Thanks Quade. If you need to remotely debug, I'm game.
I'm tempted to write a perl script to mimic what the import function is doing just to see if this is a threading issue or not. I'm still amazed that a computer today cannot import on-the-fly the downloaded headers since I'd think the worst bottleneck on most people's systems is their internet connection which should be much slower than write times on a HD. I mean, think about it. Currently this app is downloading, compressing, saving to disk, then later reading from disk, decompressing, and importing to DB3. Seems like a lot of extra steps. I'd almost prefer to slow (or pause) the downloading of headers to keep up with the writing to the db3 files and ditch the "import" folder concept completely. Either way the result is the same - we have to wait for the import to complete before we can use the data.

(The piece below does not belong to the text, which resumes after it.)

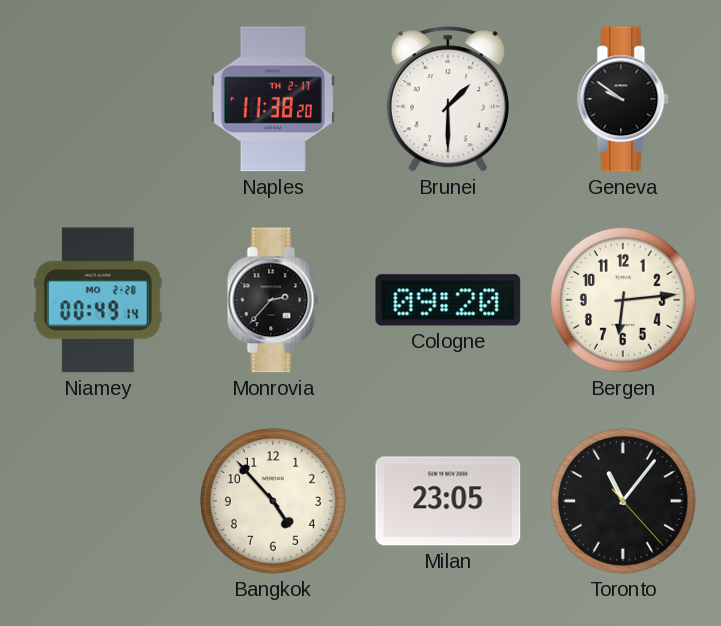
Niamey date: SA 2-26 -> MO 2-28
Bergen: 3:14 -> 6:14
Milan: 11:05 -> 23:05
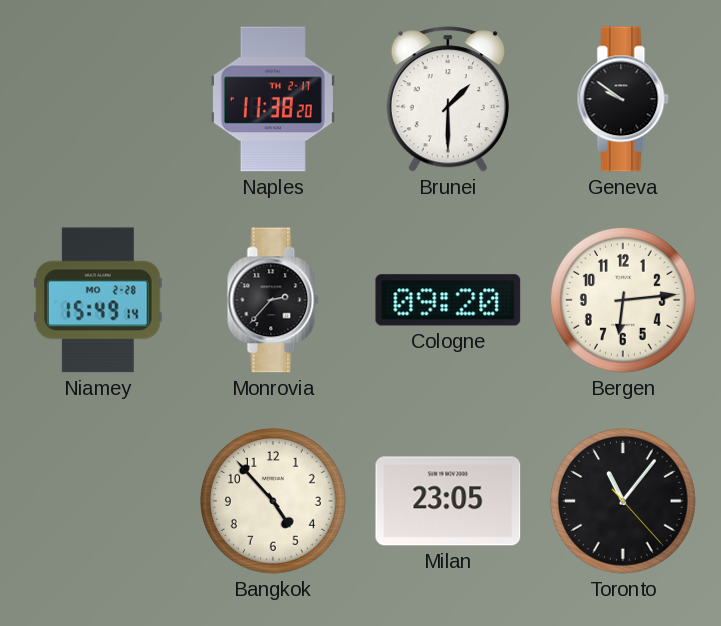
Niamey: 00:49 -> 15:49
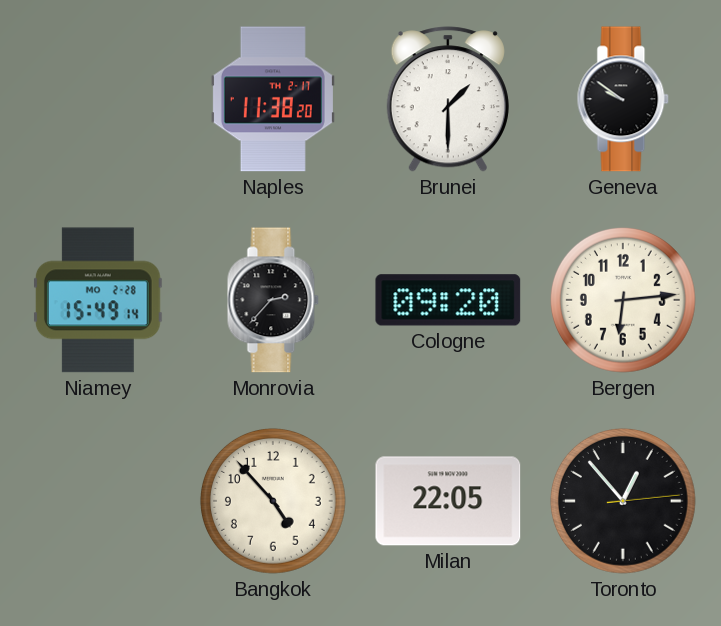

One other thing... I've learned the hard way that SQL S U C K S for efficient text searches (and this with REAL sql servers with text indexes). I don't know if this fits with what you want to do with newsbin, but give Sphinx a look if you can:
http://sphinxsearch.com/about/sphinx/I used this as an alternative to full text searching in MySQL of very large DB's and it BLEW THE DOORS off MySQL. The only potential downfall is that it only supports boolean searches, not regex. Of course, I'd think most users only do (or know of) boolean searches anyway, so maybe not a drawback? Either way, it's crazy fast and highly scalable (I think Craigslist uses it, among others). It takes sql queries too, so it may be a simple drop in replacement of some of your code. Of course even if you don't use it for the newsbin executable, it may help with the "internet search" service you are also selling.